The audience for the documentary is not design and engineering professionals who are steeped in these issues and have a firm grasp on them. The video is intended for a general audience that may not have a thorough understanding of water issues. My seven year old daughter sat with me to watch it and surprisingly she lasted over an hour before getting bored. She seemed to take a lot of way from the portions she did watch. Some of the basics the video teaches people is what watersheds are, how we get our water, and what a combined sewer overflow is. As an entertaining tool for bringing the general public up to speed with the issues, the documentary is excellent. A complementary community outreach toolkit is provided on-line. This toolkit provides information on how to conduct public workshops in your city and facilitate discussions about water issues. In addition, the documentary is broken into chapters that address specific topics, allowing for groups to tailor it to specific needs within their community. However, I would highly recommended watching the entire 86 minutes. In context of the whole, the chapters are much stronger.
My only major disappointment was that green infrastructure was not addressed to any great depth. The Pittsburgh segment touched on it. The work of the Nine Mile Run Watershed Association was highlighted and concentrated on the Nine Mile Run Restoration.
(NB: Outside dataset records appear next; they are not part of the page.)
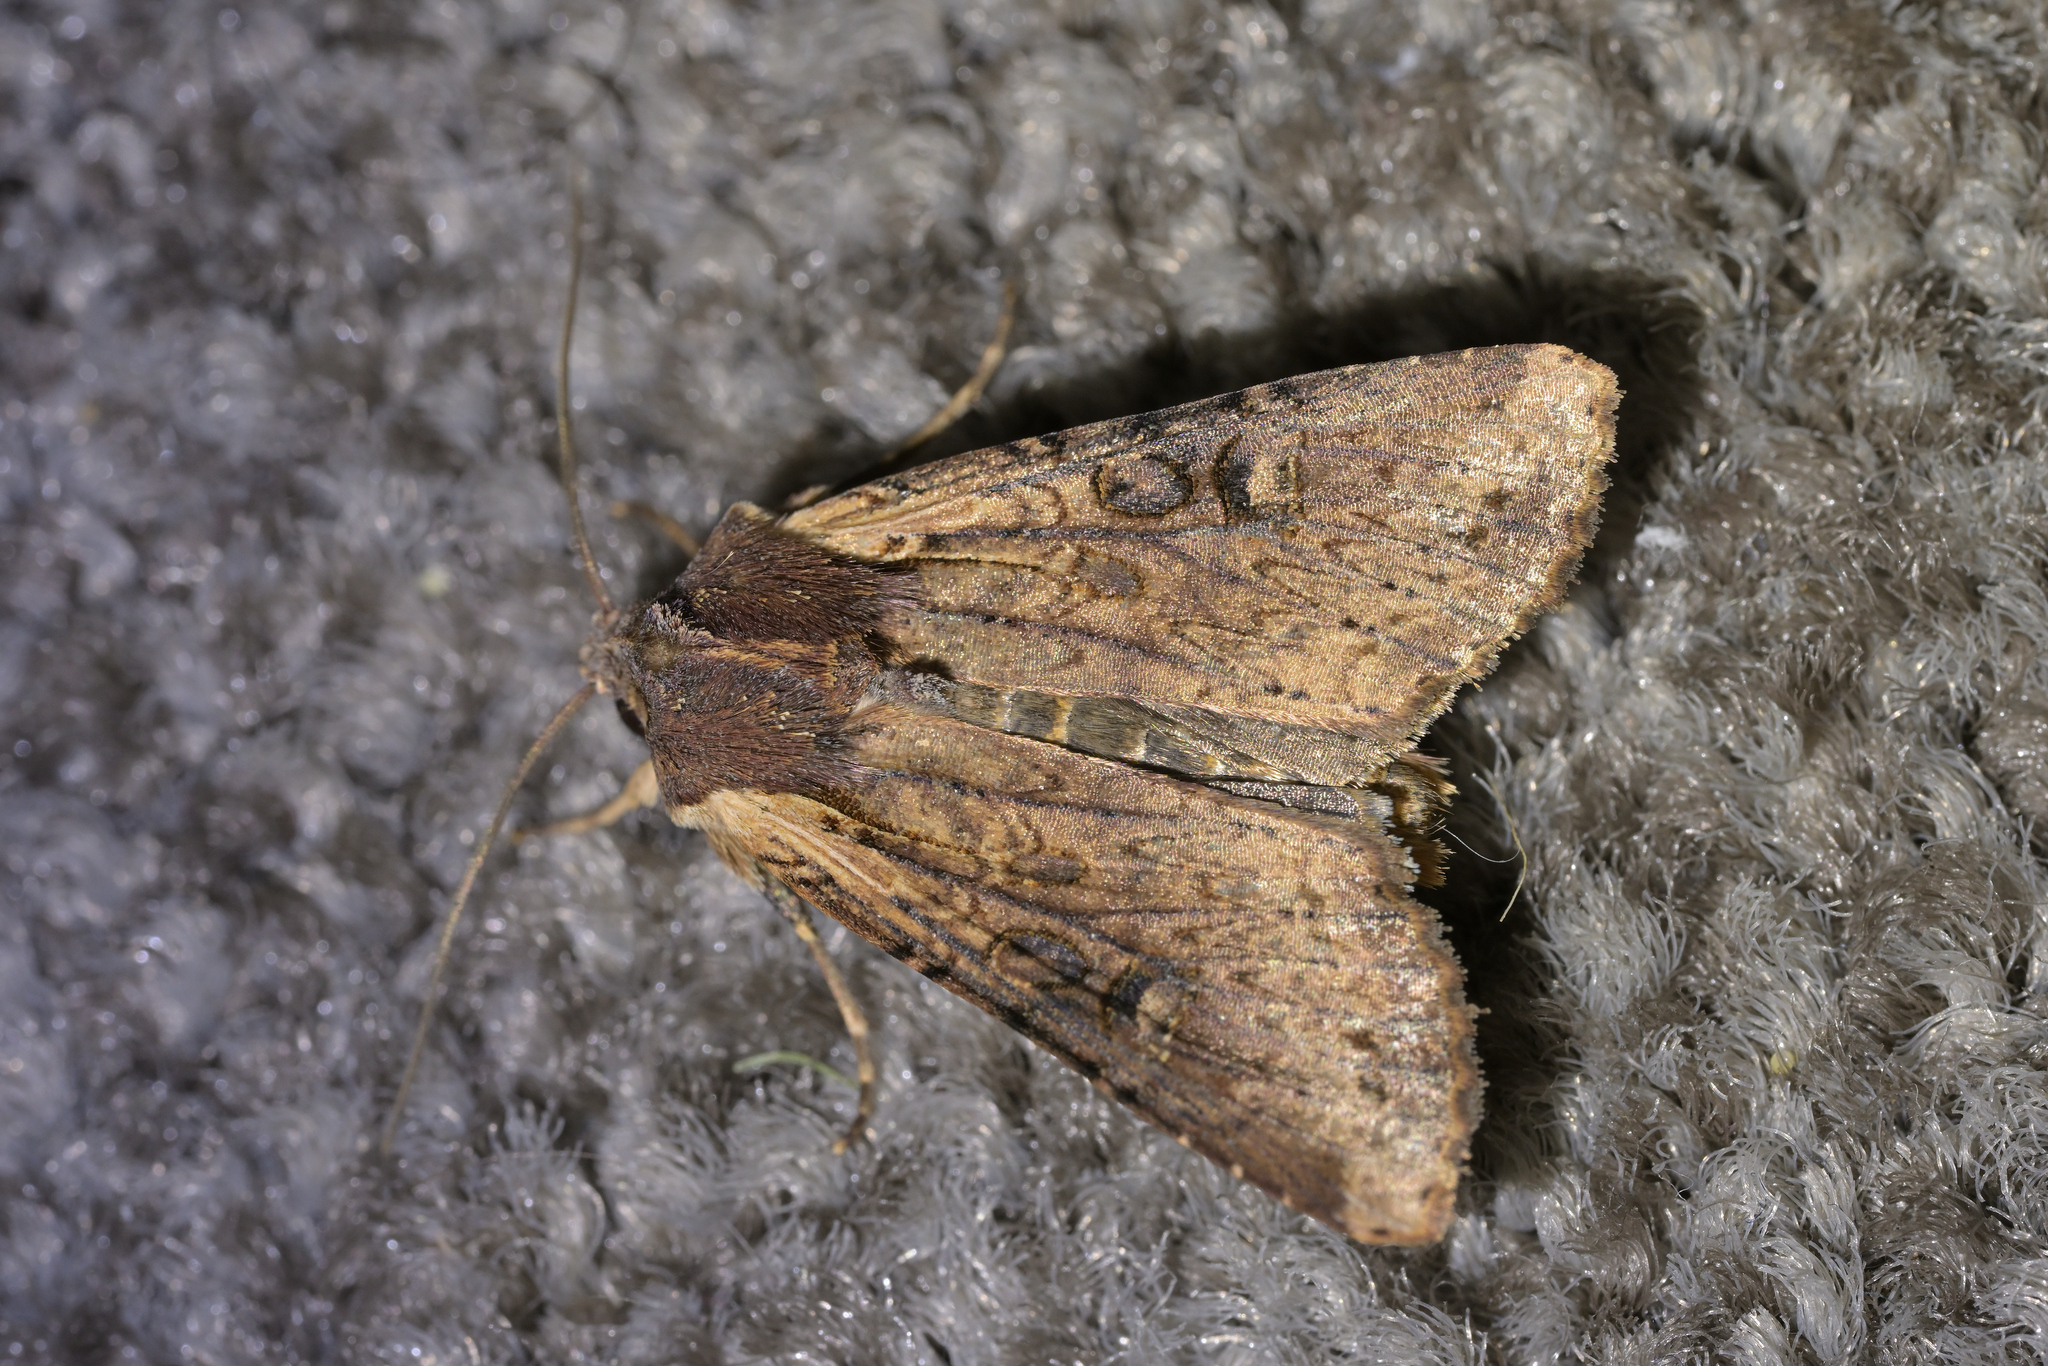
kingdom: Animalia
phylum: Arthropoda
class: Insecta
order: Lepidoptera
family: Noctuidae
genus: Ichneutica
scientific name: Ichneutica omoplaca
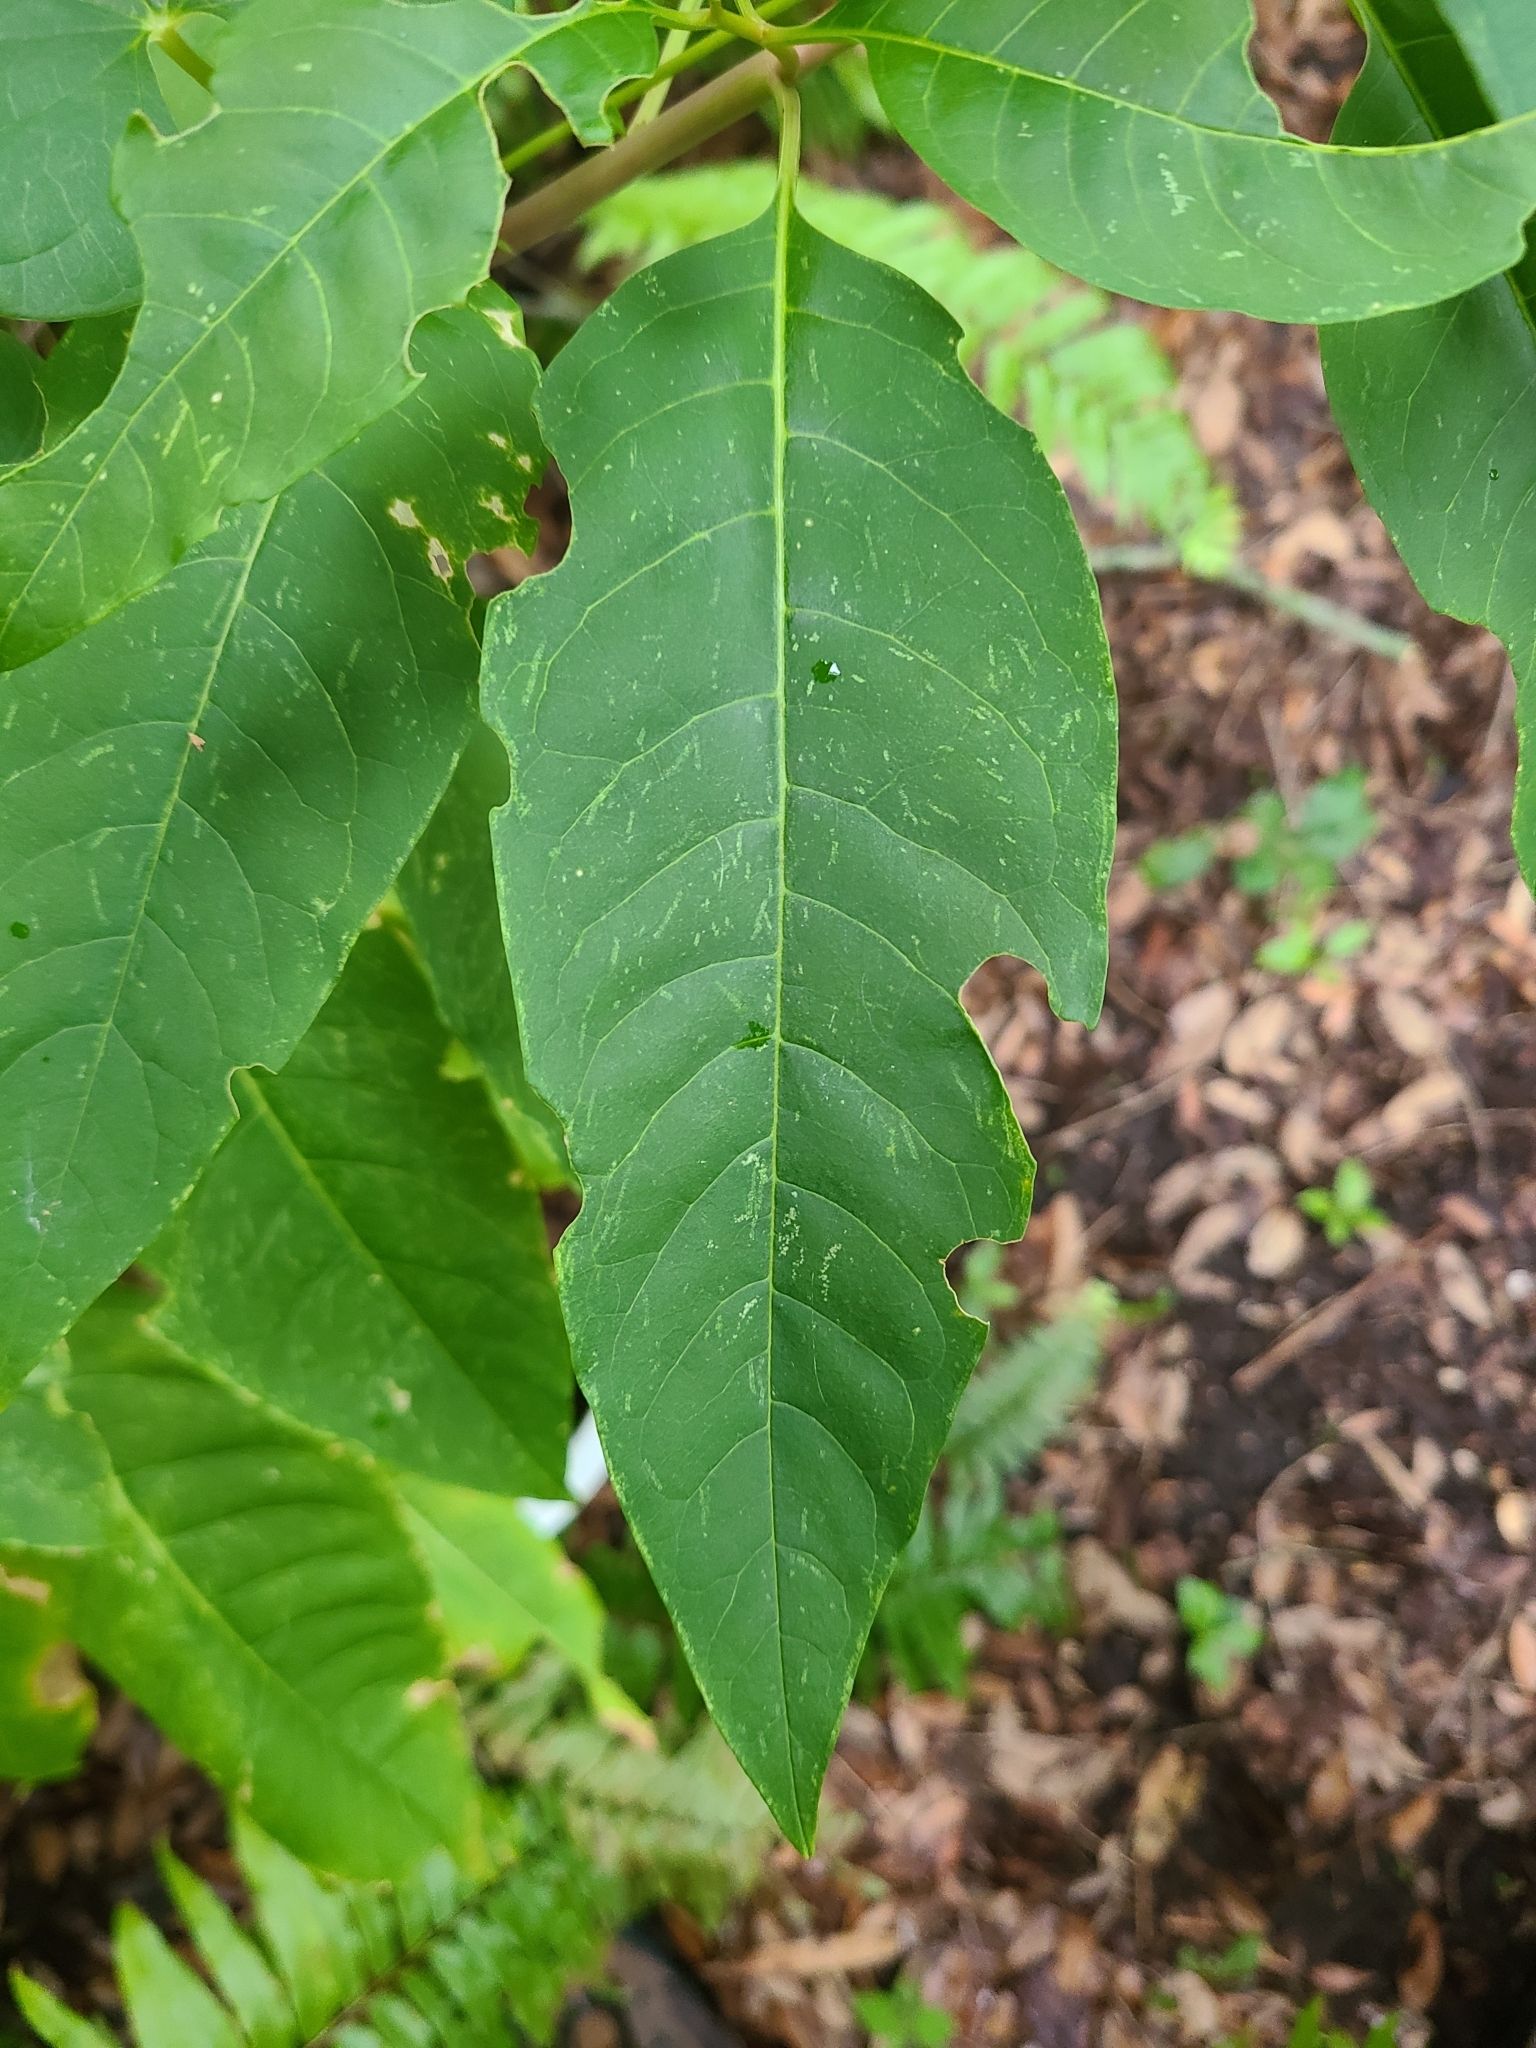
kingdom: Plantae
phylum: Tracheophyta
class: Magnoliopsida
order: Caryophyllales
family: Phytolaccaceae
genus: Phytolacca
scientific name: Phytolacca americana
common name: American pokeweed
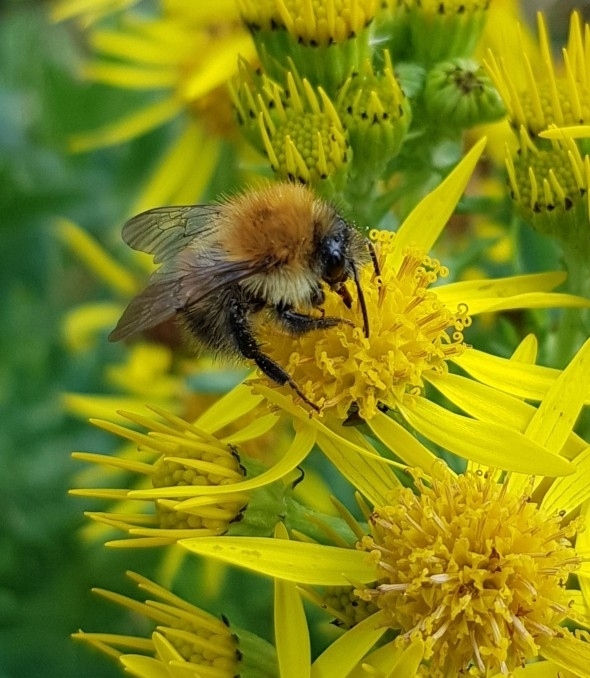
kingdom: Animalia
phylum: Arthropoda
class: Insecta
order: Hymenoptera
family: Apidae
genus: Bombus
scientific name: Bombus pascuorum
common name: Common carder bee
During this segment, there was some mention about street planting and rain barrels. Liquid Assets does however illustrate the issues green infrastructure can address within these troubled systems. This includes combined sewer overflows, protection of water sources, and non-point source water pollution.
Overall the video is a high quality documentary that can spur great discussions about the past, present, and future of our water system.